#### [EXERCISE TASKS]
A. In the peer-rating passage, what average correlation between target effects and self-ratings is reported?
B. Rewrite the peer-rating passage starting with "On one hand, the" and going on through "change across studies.", using "term" in place of "semester".
C. Write the next part of the peer-rating passage, picking up after its final sentence.

#### [SELECTED EXTRACT]
^^^^^^^^

Finally, we found moderate associations (average r = 0.35) between target effects and self-ratings, which is stronger than that reported in the previous studies of student teams (Loignon et al., 2017; Mayfield and Tombaugh, 2019). As with peer-peer consensus, peer-self agreement can be interpreted as evidence for the accuracy of both self- and peer-ratings (i.e., presumably the ratings of different raters converge because they are all influenced by a target’s true skill level). But as with peer-peer consensus, other interpretations are possible (e.g., the ratings might converge because they are all influenced by the same biases).

Limitations

On one hand, the current findings obtained from student teams may not generalize to teams that are dissimilar in size, professional field, average age, timeline, and goals. On the other hand, the basic structure of these teams resembles that of many teams operating in “real-world” organizational and applied contexts: members were given a meaningful problem to solve and were accountable for their performance. These findings may also not generalize to evaluations conducted early in the semester (Mayfield and Tombaugh, 2019), but those evaluations are formative rather than summative—and thus serve a different purpose. Better rubrics could also potentially pull more target variance and less perceiver variance, which means the ratio of target-to-perceiver variance can change across studies.

Also, as a cautionary tale for future researchers and instructors, we will admit that we originally had a fourth aim which we had to abandon: To check if the peer ratings showed convergent validity with observer ratings made by teaching assistants who attended the students’ team meetings. However, after we found suspiciously high correlations between peer ratings and observer ratings, further inquiries revealed that the teaching assistants had peeked at the peer ratings before making their own ratings of each student, thereby rendering their observer ratings unusable as a validity criterion. Our take-home lesson was that some raters—and not just peer raters but also teaching assistants and perhaps instructors—may need to be reminded that aggregating across raters can reduce or eliminate the impact of each individual’s idiosyncratic mistakes and biases, but only if those individuals make their ratings completely independently of each other.

^^^^^^^^

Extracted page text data
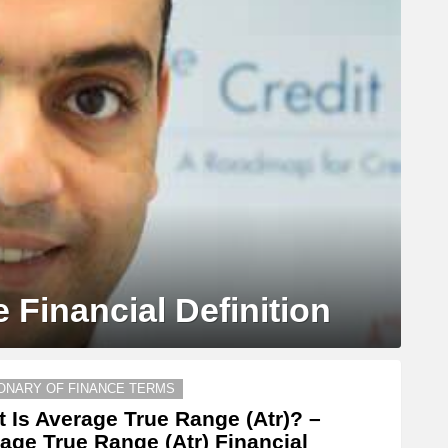
 Financial Definition
IONARY OF FINANCE TERMS
 Is Average True Range (Atr)? –
age True Range (Atr) Financial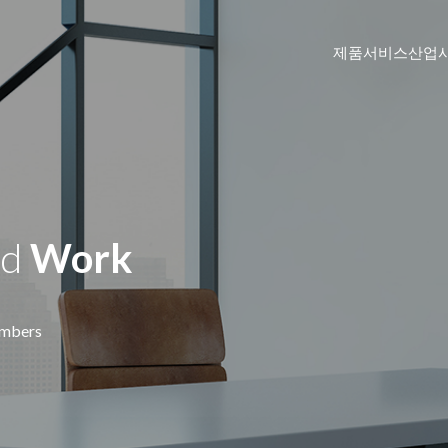
제품
서비스
산업
DTEN ME Pro 27"
Personal Collaboration Device
id
Work
DTEN D7 (Windows OS)
Windows-based All-in-One Video Meeti
Zoom Rooms
DTEN D7 55"
mbers
리
고등교육
화상회의 솔루션으로 학습자에게 기억에 남는 경험을
교육자와 학생을 위한
.
이브리드 학습 환경
데 도움이 됩니다.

^^^^^^^^

#### [TASK RESPONSES]
A. An average r of 0.35, which the passage describes as a moderate association.

B.
On one hand, the current findings obtained from student teams may not generalize to teams that are dissimilar in size, professional field, average age, timeline, and goals. On the other hand, the basic structure of these teams resembles that of many teams operating in “real-world” organizational and applied contexts: members were given a meaningful problem to solve and were accountable for their performance. These findings may also not generalize to evaluations conducted early in the term (Mayfield and Tombaugh, 2019), but those evaluations are formative rather than summative—and thus serve a different purpose. Better rubrics could also potentially pull more target variance and less perceiver variance, which means the ratio of target-to-perceiver variance can change across studies.

C.
However, even if peer ratings were validated by evaluations made by independent observers, those observers would be informed by team members’ comments and susceptible to the same biases as the ratings made by peers (such as halo effects for more likable team members). Thus, future research employing objective performance metrics would enhance confidence that the peer ratings measured team skills rather than being confounded with other qualities.

Implications

The current results uphold the robustness of earlier findings about consensus among peers in an engineering education and other settings (Greguras et al., 2001; Loignon et al., 2017). By studies examining different rating systems in different samples and contexts, collectively this expanding literature provides an increasingly generalizable foundation from which to predict how much consensus new rating systems in new contexts might achieve. This study also adds indirect support for the finding that behavioral anchors are useful (Ohland et al., 2005), although there was no control group in our case.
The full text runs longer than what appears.